[Start of section]

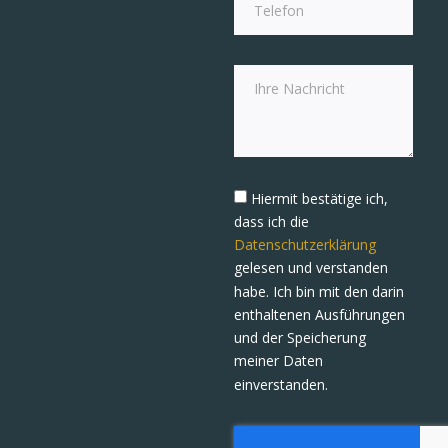
Hiermit bestätige ich,
dass ich die
Datenschutzerklärung
gelesen und verstanden
habe. Ich bin mit den darin
enthaltenen Ausführungen
und der Speicherung
meiner Daten
einverstanden.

[End of section]

Exercise instructions:
Repeat the full listing above exactly, with no pictures in the copy.

Response box:
Hiermit bestätige ich,
dass ich die
Datenschutzerklärung
gelesen und verstanden
habe. Ich bin mit den darin
enthaltenen Ausführungen
und der Speicherung
meiner Daten
einverstanden.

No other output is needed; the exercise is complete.